Saudi Gazette report

RIYADH — There are no plans to abolish the sponsorship system in Saudi Arabia, a high-level official at the Ministry of Labor has said.
“There is no intention of canceling the sponsorship system,” the official said denying reports in business circles that the government was considering abolishing the system.
“Abolishing the kafeel system for foreign manpower will create chaos in the labor market,” the ministry official was quoted by a local daily as saying.
The source, who spoke on condition of anonymity, said the ministry had discussed three options for boosting the process of Saudization including unification of wages, canceling the sponsorship system and raising the costs of employing foreign manpower.
“The ministry dismissed the first two ideas and adopted the third one,” he said.
The official said increasing the costs of recruitment of foreigners will make the Saudi citizens more attractive to the private sector as they will be less costly than foreigners. “For this reason the ministry's choice went for increasing costs of employment of foreign manpower. This is a good choice which will enable the private sector achieve the Saudization targets,” he said.
Labor Minister Adel Fakieh had earlier said the rise in the recruitment fees and labor license was the result of a study conducted jointly by the ministries of labor, interior and finance.
Meanwhile Chairman of the Consumer Protection Society Dr. Nasser Al-Tuwaim said the decision to increase the labor fees has resulted in the deterioration of services especially in the field of cleanliness and the unjustified price hikes.

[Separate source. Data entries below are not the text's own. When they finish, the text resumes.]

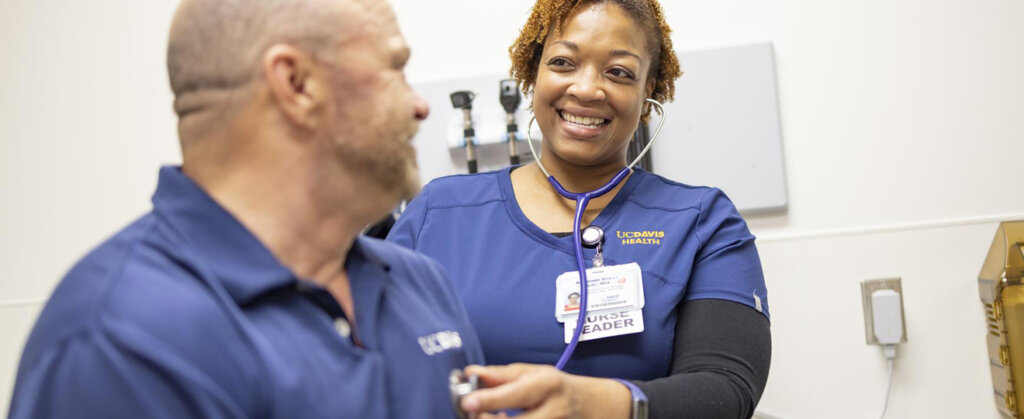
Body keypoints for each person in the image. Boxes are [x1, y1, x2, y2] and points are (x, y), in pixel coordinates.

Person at [8, 0, 484, 417]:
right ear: (296, 83)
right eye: (394, 68)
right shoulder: (120, 341)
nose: (420, 106)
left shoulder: (420, 283)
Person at [387, 0, 771, 417]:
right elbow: (368, 357)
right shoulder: (439, 212)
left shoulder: (702, 222)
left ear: (648, 92)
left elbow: (725, 390)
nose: (587, 89)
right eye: (563, 63)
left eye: (619, 72)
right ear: (533, 75)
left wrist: (589, 404)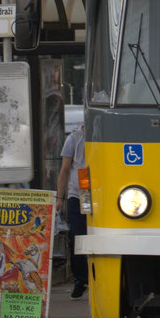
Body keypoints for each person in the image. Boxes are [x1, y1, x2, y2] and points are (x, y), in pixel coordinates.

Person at [56, 121, 88, 299]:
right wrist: (59, 198)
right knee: (76, 237)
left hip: (102, 196)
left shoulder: (106, 135)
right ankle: (80, 279)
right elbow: (64, 169)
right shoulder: (74, 139)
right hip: (79, 195)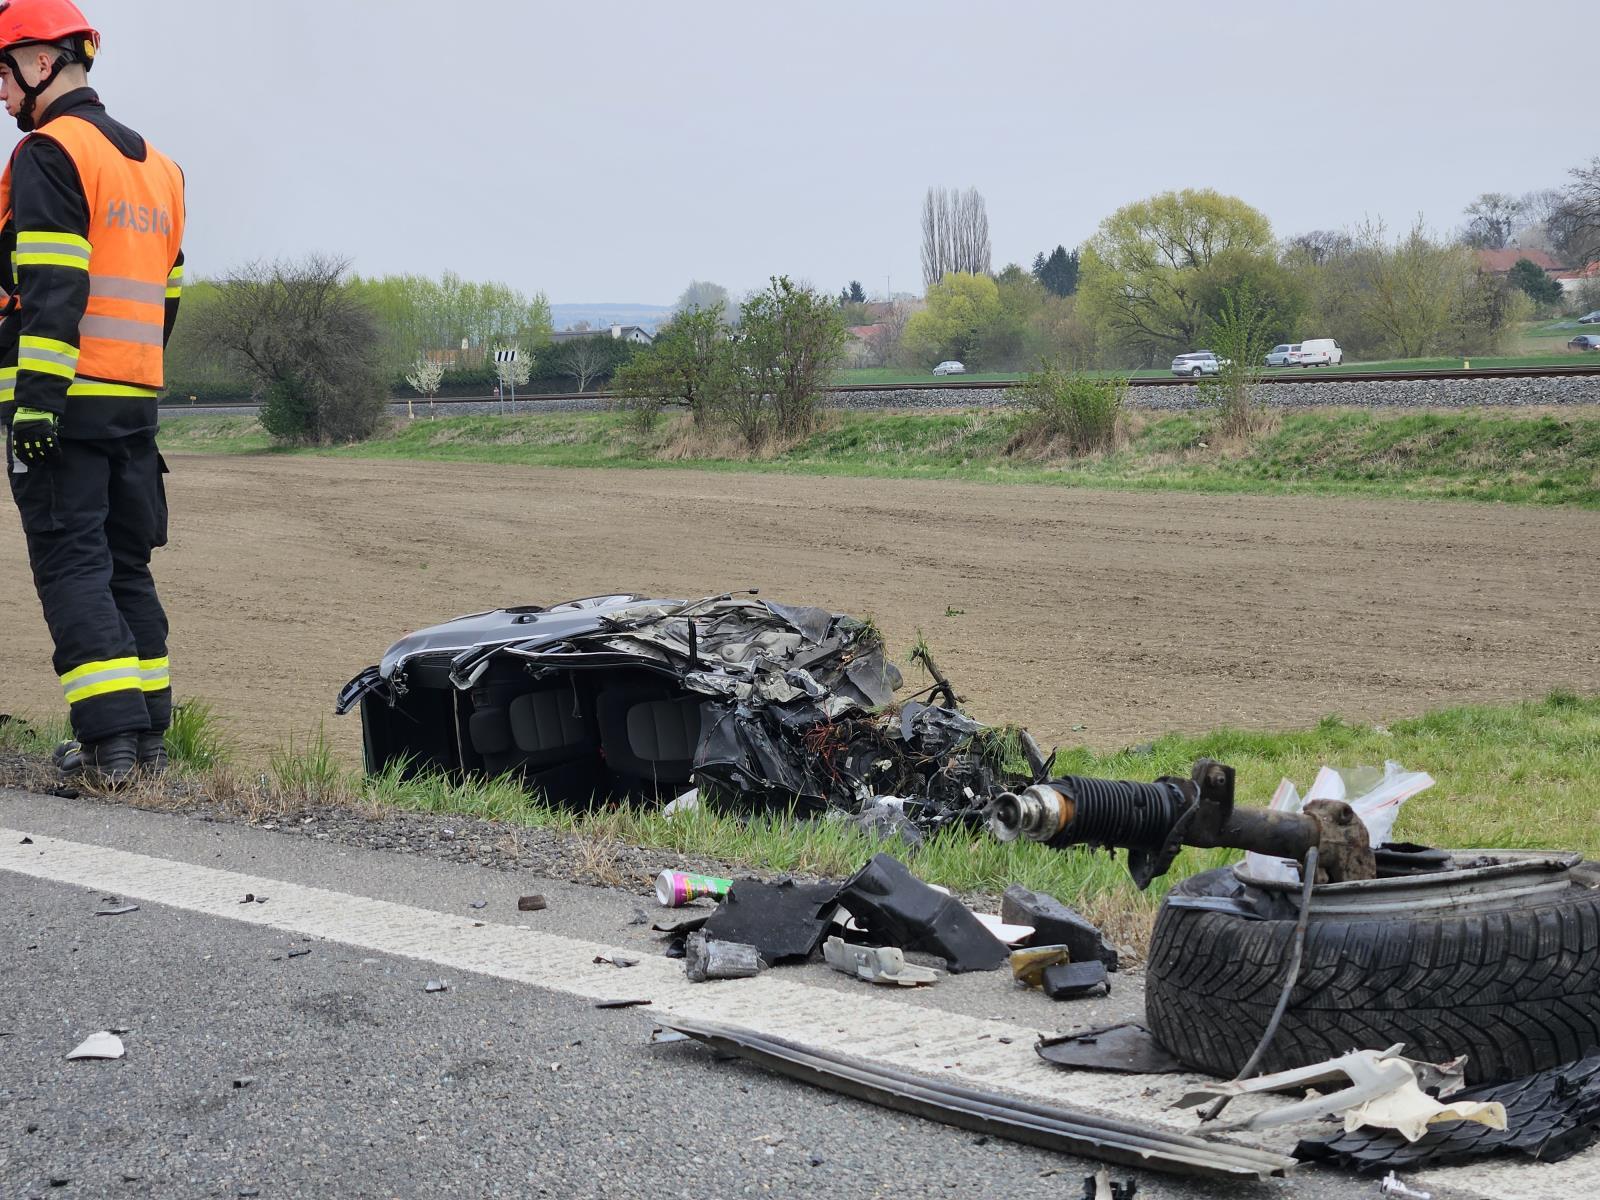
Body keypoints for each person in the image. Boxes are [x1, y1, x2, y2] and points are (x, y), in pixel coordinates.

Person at [0, 0, 186, 786]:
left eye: (3, 76)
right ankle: (146, 745)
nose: (3, 98)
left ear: (42, 63)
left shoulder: (49, 155)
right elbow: (167, 293)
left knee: (71, 567)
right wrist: (127, 375)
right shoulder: (158, 165)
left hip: (61, 406)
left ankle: (107, 749)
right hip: (131, 406)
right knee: (123, 568)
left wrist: (38, 402)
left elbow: (52, 283)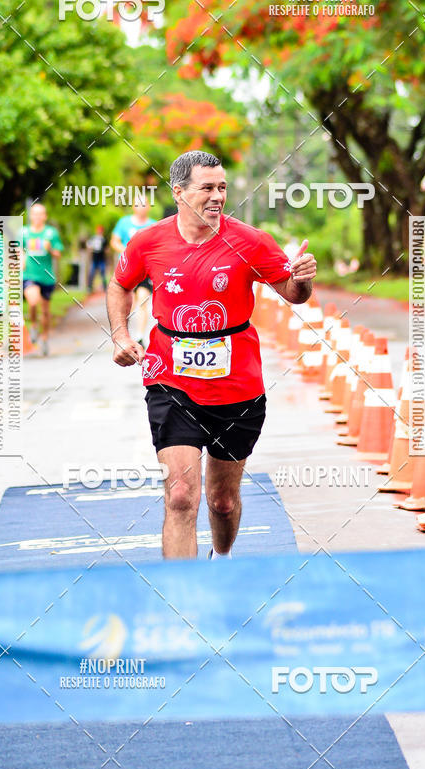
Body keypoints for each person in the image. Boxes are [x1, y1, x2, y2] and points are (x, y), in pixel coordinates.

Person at [107, 150, 316, 560]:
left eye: (222, 187)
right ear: (180, 192)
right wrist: (120, 334)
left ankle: (222, 560)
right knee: (181, 495)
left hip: (237, 388)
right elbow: (120, 284)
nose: (218, 196)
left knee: (222, 500)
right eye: (207, 188)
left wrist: (303, 280)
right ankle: (182, 601)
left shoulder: (251, 241)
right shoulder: (148, 242)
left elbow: (294, 294)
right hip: (171, 381)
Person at [110, 196, 156, 346]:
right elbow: (114, 241)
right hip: (127, 270)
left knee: (142, 300)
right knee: (126, 304)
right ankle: (124, 335)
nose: (141, 207)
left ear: (148, 207)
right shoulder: (124, 223)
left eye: (144, 204)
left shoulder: (153, 225)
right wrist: (127, 251)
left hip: (145, 271)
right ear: (133, 207)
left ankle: (140, 336)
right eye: (138, 204)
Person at [21, 203, 63, 356]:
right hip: (29, 275)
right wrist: (20, 259)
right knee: (33, 301)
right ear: (30, 216)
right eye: (34, 214)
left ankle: (44, 338)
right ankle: (33, 326)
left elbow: (59, 253)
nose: (37, 217)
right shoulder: (24, 232)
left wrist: (50, 248)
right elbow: (16, 250)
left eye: (40, 214)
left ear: (45, 216)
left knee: (45, 311)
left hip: (46, 276)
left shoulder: (51, 233)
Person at [86, 224, 108, 293]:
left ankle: (105, 287)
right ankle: (89, 287)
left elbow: (107, 249)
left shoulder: (104, 239)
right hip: (94, 259)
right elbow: (88, 246)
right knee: (91, 273)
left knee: (103, 273)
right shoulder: (93, 238)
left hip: (101, 259)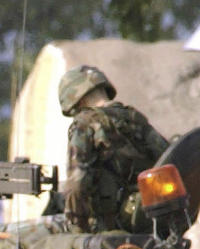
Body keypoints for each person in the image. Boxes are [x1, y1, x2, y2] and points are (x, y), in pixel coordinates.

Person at [58, 64, 168, 234]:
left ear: (78, 101)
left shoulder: (85, 124)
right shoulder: (134, 118)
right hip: (148, 216)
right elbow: (167, 158)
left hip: (109, 226)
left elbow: (76, 186)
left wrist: (77, 229)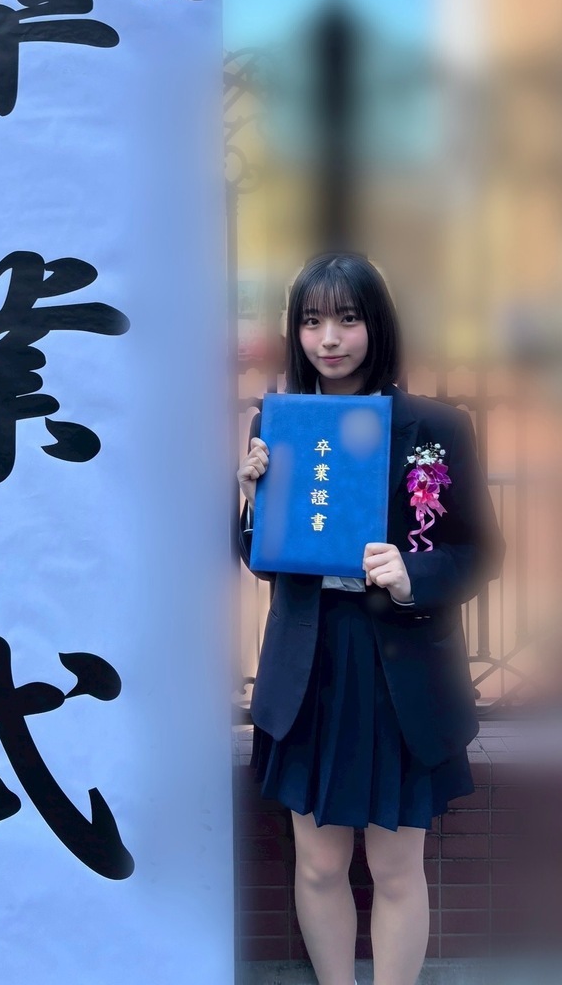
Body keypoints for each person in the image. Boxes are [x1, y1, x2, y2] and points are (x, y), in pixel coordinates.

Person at [236, 252, 505, 985]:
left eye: (348, 319)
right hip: (310, 665)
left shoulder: (435, 427)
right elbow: (262, 560)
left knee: (395, 866)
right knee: (319, 865)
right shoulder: (278, 422)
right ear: (296, 333)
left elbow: (480, 551)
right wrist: (253, 501)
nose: (329, 338)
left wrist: (414, 574)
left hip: (401, 668)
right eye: (312, 321)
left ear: (376, 326)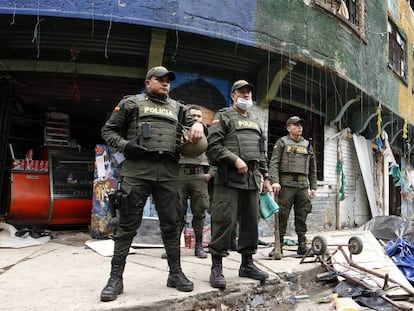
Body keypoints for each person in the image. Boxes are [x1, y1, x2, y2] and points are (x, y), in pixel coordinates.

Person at [100, 66, 204, 301]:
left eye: (168, 80)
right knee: (126, 225)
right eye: (160, 80)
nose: (165, 83)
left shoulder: (178, 108)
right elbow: (108, 131)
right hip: (137, 170)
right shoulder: (131, 103)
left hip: (168, 172)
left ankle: (175, 273)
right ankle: (115, 279)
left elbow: (198, 128)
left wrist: (198, 125)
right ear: (148, 82)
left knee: (172, 224)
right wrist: (126, 146)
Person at [206, 79, 270, 289]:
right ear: (233, 95)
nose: (246, 96)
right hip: (229, 178)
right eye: (241, 93)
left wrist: (266, 176)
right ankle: (217, 267)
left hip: (252, 179)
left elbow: (261, 151)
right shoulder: (223, 116)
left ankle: (247, 264)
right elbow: (212, 146)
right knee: (224, 221)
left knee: (251, 222)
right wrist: (234, 159)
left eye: (248, 93)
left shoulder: (255, 120)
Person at [268, 116, 317, 257]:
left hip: (302, 185)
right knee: (282, 215)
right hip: (286, 184)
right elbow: (274, 163)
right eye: (295, 125)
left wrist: (313, 187)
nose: (299, 127)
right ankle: (279, 244)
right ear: (288, 128)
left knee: (302, 215)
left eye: (301, 125)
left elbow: (312, 168)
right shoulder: (282, 142)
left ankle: (302, 244)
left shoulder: (307, 144)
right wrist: (275, 181)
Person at [177, 105, 215, 258]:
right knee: (177, 213)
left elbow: (216, 154)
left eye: (199, 116)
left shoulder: (208, 134)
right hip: (179, 174)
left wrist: (211, 174)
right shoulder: (177, 131)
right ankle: (173, 247)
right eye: (193, 115)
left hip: (199, 176)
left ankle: (198, 246)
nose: (196, 119)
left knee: (199, 212)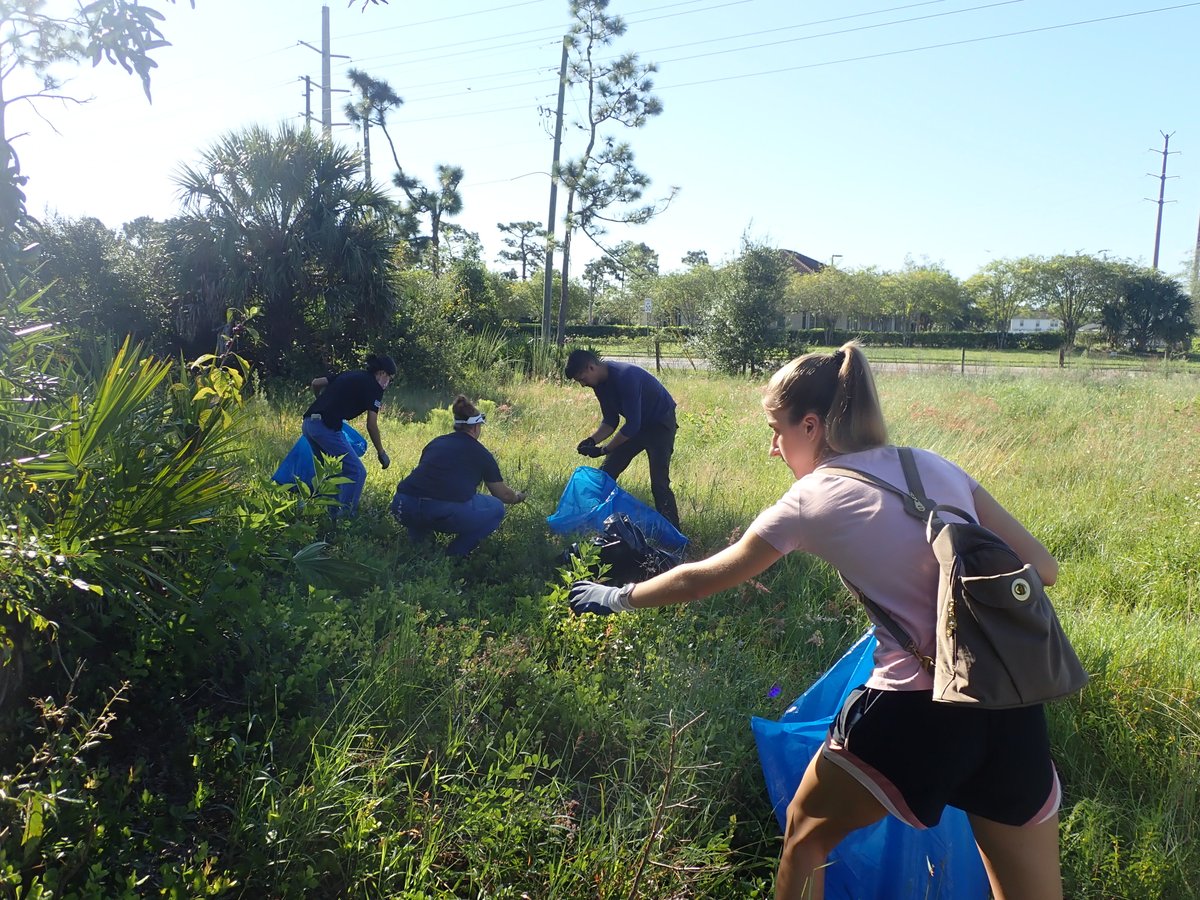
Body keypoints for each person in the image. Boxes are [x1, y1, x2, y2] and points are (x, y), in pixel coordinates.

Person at [567, 342, 1063, 900]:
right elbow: (1042, 569)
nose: (774, 448)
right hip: (1011, 700)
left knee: (804, 838)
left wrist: (617, 596)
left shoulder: (809, 497)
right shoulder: (933, 464)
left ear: (811, 424)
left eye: (777, 430)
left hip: (913, 708)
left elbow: (702, 578)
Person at [389, 395, 526, 557]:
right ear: (475, 427)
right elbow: (503, 495)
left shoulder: (435, 443)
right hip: (441, 511)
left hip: (403, 505)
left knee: (423, 500)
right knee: (496, 508)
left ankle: (418, 547)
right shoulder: (481, 454)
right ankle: (454, 555)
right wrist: (518, 497)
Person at [564, 349, 680, 529]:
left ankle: (674, 535)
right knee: (606, 473)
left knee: (659, 483)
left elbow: (632, 425)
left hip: (660, 425)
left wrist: (605, 449)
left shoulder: (625, 376)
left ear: (591, 367)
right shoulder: (599, 384)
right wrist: (592, 441)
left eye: (582, 378)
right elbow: (611, 420)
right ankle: (593, 522)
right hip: (638, 425)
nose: (582, 384)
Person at [302, 353, 396, 518]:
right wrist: (381, 452)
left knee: (333, 471)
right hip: (325, 427)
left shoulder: (351, 374)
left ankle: (329, 517)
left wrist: (321, 403)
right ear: (382, 373)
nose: (388, 384)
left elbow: (316, 383)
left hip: (309, 424)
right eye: (389, 378)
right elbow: (371, 425)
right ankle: (345, 520)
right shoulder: (375, 387)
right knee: (357, 471)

He said charges of barbers, plumbers, electricians, wielders, car mechanics and other technicians have gone up by about 50 percent as a result of the decision to increase labor fees.
Al-Tuwaim said consumers would be the victims of the decision because the merchants would increase their commodity prices to make it up for the fees they would pay for labor licenses of their foreign workers.
The chairman of the committee of engineering offices at the Jeddah Chamber of Commerce and Industry Talal Samarqandi expected the annual labor fees to amount to SR19 billion and said it would be the consumers who would take the brunt as the merchants and businessmen would increase their commodity prices.
“Prices have already gone up between 10-20 percent in the past few days,” Samarqandi said.